Pero ¿lo mejor? Vamos, vamos... ¿Lo mejor de una paella es el socarrat? No. El socarrat –esos granos que se quedan pegados a la paella– es un buen contrapunto, un excelente complemento del resto del arroz; un poco de socarrat da un toque a un arroz... pero no hace plato por sí solo. Sin el resto del arroz, el socarrat pierde todo su atractivo.

Pues las pieles del pescado, tres cuartos de lo mismo: pueden ser, y son para sus devotos, un atractivo más del propio pescado. Pero la piel, por sí sola... no parece que resulte muy apetitosa. Por eso digo que me da miedo que algunos de esos creativos que suelen tomar el rábano por las hojas y que sólo sueñan con inventar novedades que impacten, para que ciertos críticos hablen mucho de ellos, se tomen al pie de la letra los encendidos elogios que de las pieles del pescado hacen hoy tantos gastrónomos.

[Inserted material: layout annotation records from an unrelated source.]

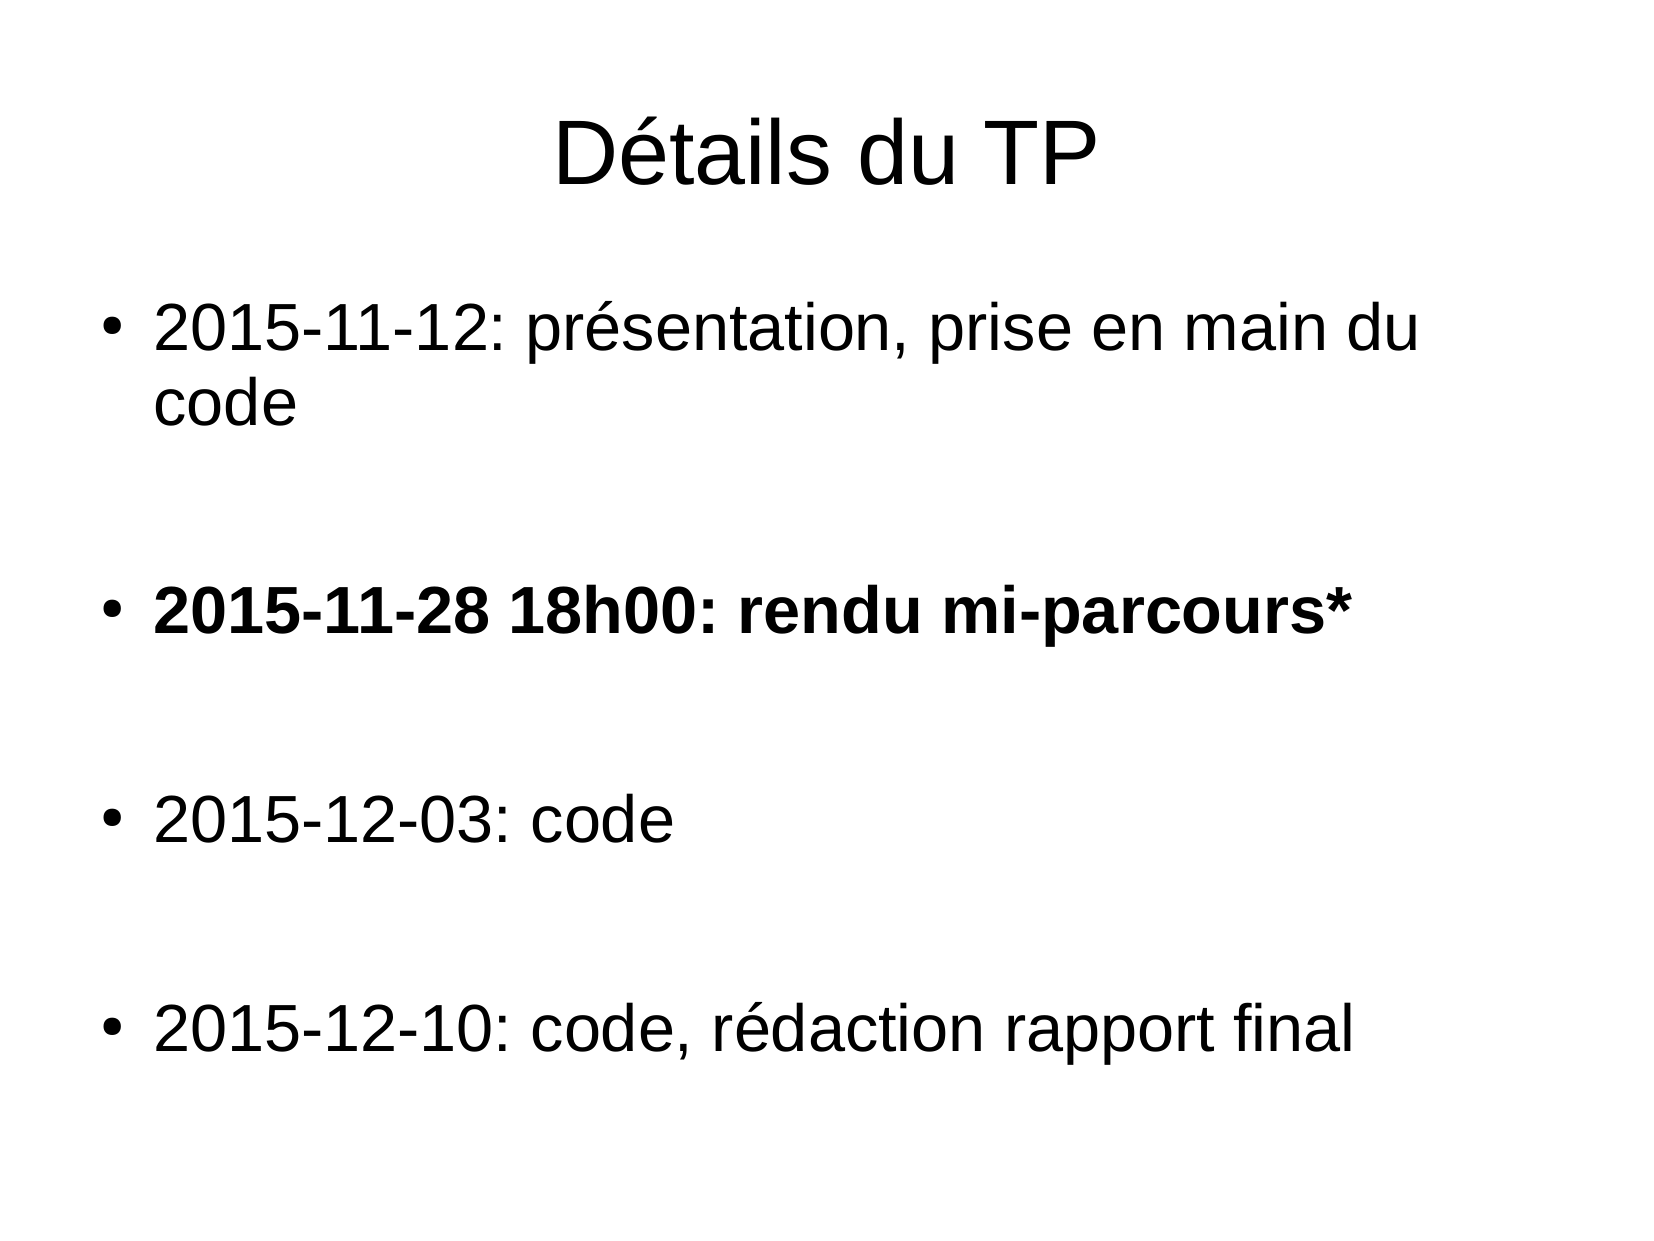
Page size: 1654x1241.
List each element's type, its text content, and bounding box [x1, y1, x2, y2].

title Détails du TP [82, 49, 1571, 257]
list 2015-11-12: présentation, prise en main du code 2015-11-28 18h00: rendu mi-parcours* 2015-12-03: code 2015-12-10: code, rédaction rapport final [82, 290, 1571, 1186]
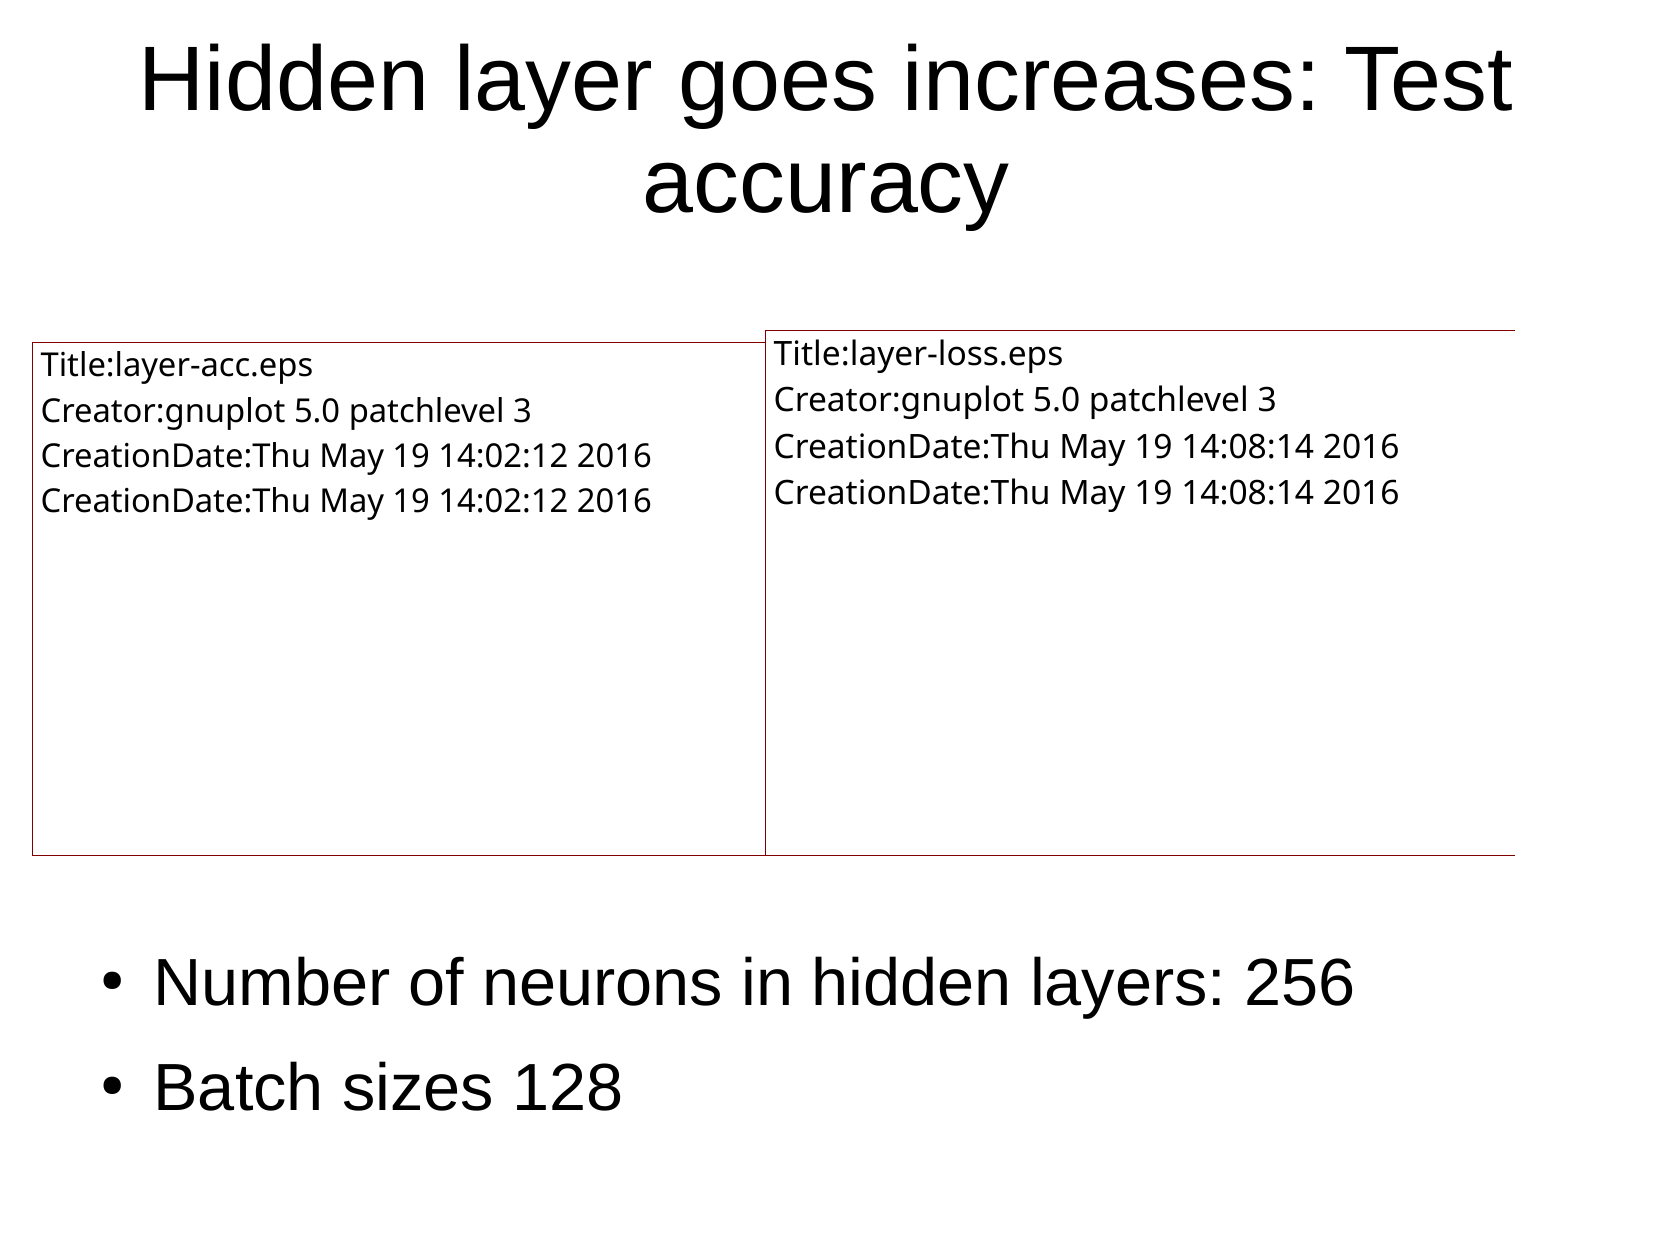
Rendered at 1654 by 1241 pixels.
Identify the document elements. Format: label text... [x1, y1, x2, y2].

list Number of neurons in hidden layers: 256 Batch sizes 128 [82, 945, 1571, 1175]
picture [30, 327, 1516, 856]
title Hidden layer goes increases: Test accuracy [82, 27, 1571, 233]
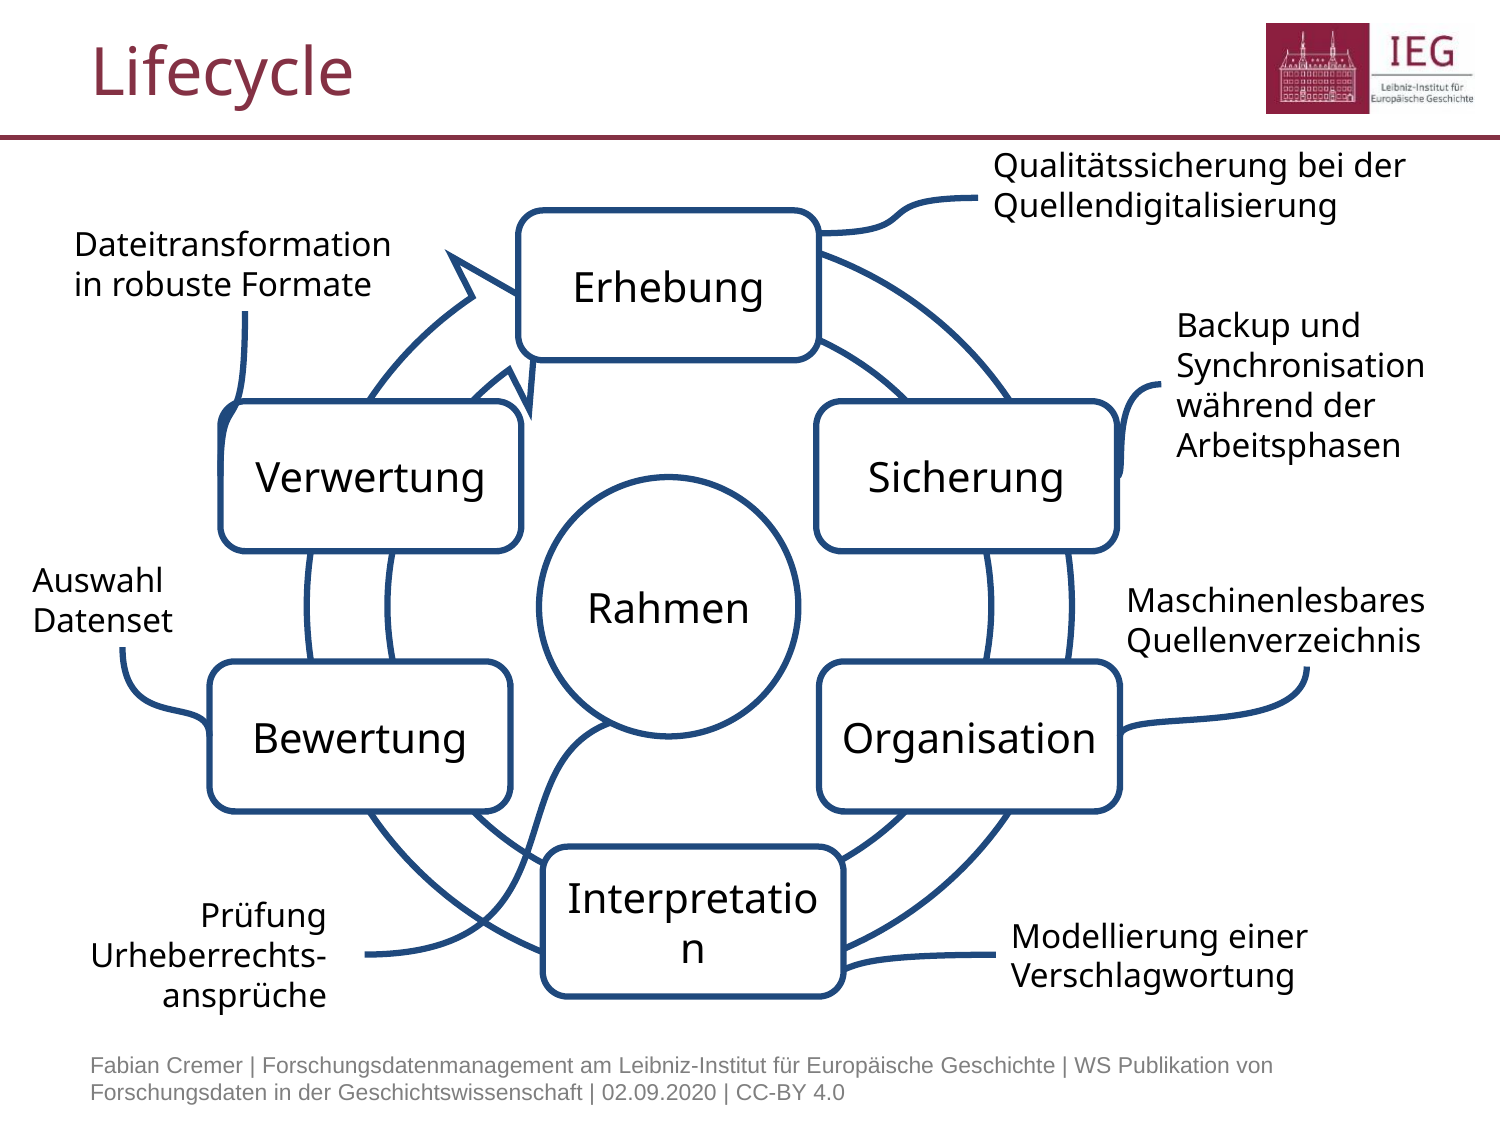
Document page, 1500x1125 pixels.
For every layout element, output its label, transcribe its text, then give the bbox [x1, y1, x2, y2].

text_box [841, 812, 1009, 949]
text_box Verwertung [220, 401, 522, 552]
text_box Dateitransformation in robuste Formate [59, 216, 431, 311]
text_box [819, 253, 1010, 401]
text_box Modellierung einer Verschlagwortung [996, 907, 1361, 1002]
text_box Interpretation [542, 846, 844, 997]
text_box [985, 552, 1072, 661]
text_box Erhebung [518, 210, 820, 361]
text_box Backup und Synchronisation während der Arbeitsphasen [1161, 297, 1500, 472]
text_box Fabian Cremer | Forschungsdatenmanagement am Leibniz-Institut für Europäische Geschichte | WS Publikation von Forschungsdaten in der Geschichtswissenschaft | 02.09.2020 | CC-BY 4.0 [75, 1042, 1426, 1103]
text_box Prüfung Urheberrechts-ansprüche [75, 887, 365, 1022]
text_box Rahmen [538, 477, 799, 737]
text_box Maschinenlesbares Quellenverzeichnis [1111, 572, 1500, 666]
text_box Bewertung [209, 661, 511, 812]
text_box [369, 812, 524, 920]
text_box [486, 855, 543, 952]
text_box Auswahl Datenset [17, 552, 228, 647]
text_box Sicherung [816, 401, 1118, 552]
text_box Qualitätssicherung bei der Quellendigitalisierung [978, 137, 1500, 232]
text_box [306, 552, 393, 661]
text_box [368, 257, 534, 410]
title Lifecycle [75, 0, 1229, 138]
text_box Organisation [819, 661, 1120, 812]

Porque su paso inmediato será inventar un plato vanguardista en el que el protagonista sea la piel del rodaballo... por supuesto sin rodaballo. Y como no faltará quien se deshaga en elogios de esa maravilla, y como a quien diga que eso es una tomadura de pelo le llamarán antiguo, o dirán que no sabe comer, el inventor en cuestión estará convencidísimo de haber realizado una aportación trascendental a la historia de la cocina.

Está muy bien pensado: el cocinero se come el rodaballo, deja la piel y se la sirve, por supuesto a precio de rodaballo, a unos clientes dispuestos a dejarse seducir y que temen al qué dirán los supuestos expertos si se le ocurre expresar en voz alta su auténtica opinión sobre el platito de marras.

Estoy de acuerdo en que muchos pescados –no todos– ganan un montón si se cocinan con pieles y espinas; siempre me han parecido de una tristeza infinita los clásicos filetes de lenguado asépticos e insípidos que tanto predicamento alcanzaron en otro tiempo. Pero los sabores que se esconden junto a pieles y espinas, con ser casi siempre magníficos, no se justifican sin el resto del pescado. Son un atractivo más, pero no el máximo atractivo, ni, por supuesto, "lo mejor".
 
Así que no saquemos las cosas de quicio. La literatura gastronómica es generosa en adjetivos laudatorios, y hay que saber leerla. "Lo mejor" significa, simplemente, que eso está bueno. Pero hay que tener en cuenta siempre que lo mejor de un plato bien concebido y ejecutado no es ninguno de sus componentes, sino el conjunto formado por todos ellos. La cocina, ya lo decían los antiguos griegos, debe ser armonía; si algún solista destaca demasiado... malo.